> **What is needed**
All entries below are to be reproduced precisely as they stand, without the pictures.

> **Record set**
########
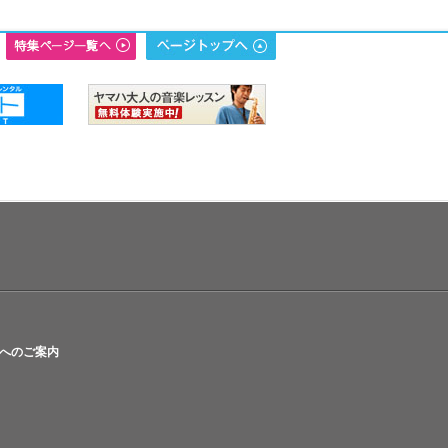
へのご案内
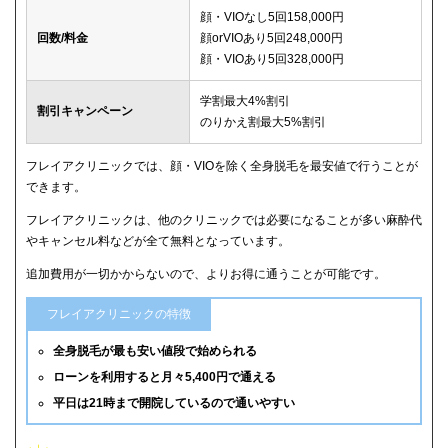
顔・VIOなし5回158,000円
回数/料金
顔orVIOあり5回248,000円
顔・VIOあり5回328,000円
学割最大4%割引
割引キャンペーン
のりかえ割最大5%割引
フレイアクリニックでは、顔・VIOを除く全身脱毛を最安値で行うことが
できます。
フレイアクリニックは、他のクリニックでは必要になることが多い麻酔代
やキャンセル料などが全て無料となっています。
追加費用が一切かからないので、よりお得に通うことが可能です。
フレイアクリニックの特徴
全身脱毛が最も安い値段で始められる
ローンを利用すると月々5,400円で通える
平日は21時まで開院しているので通いやすい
########
> **Exercise output**
へのご案内
顔・VIOなし5回158,000円
回数/料金
顔orVIOあり5回248,000円
顔・VIOあり5回328,000円
学割最大4%割引
割引キャンペーン
のりかえ割最大5%割引
フレイアクリニックでは、顔・VIOを除く全身脱毛を最安値で行うことが
できます。
フレイアクリニックは、他のクリニックでは必要になることが多い麻酔代
やキャンセル料などが全て無料となっています。
追加費用が一切かからないので、よりお得に通うことが可能です。
フレイアクリニックの特徴
全身脱毛が最も安い値段で始められる
ローンを利用すると月々5,400円で通える
平日は21時まで開院しているので通いやすい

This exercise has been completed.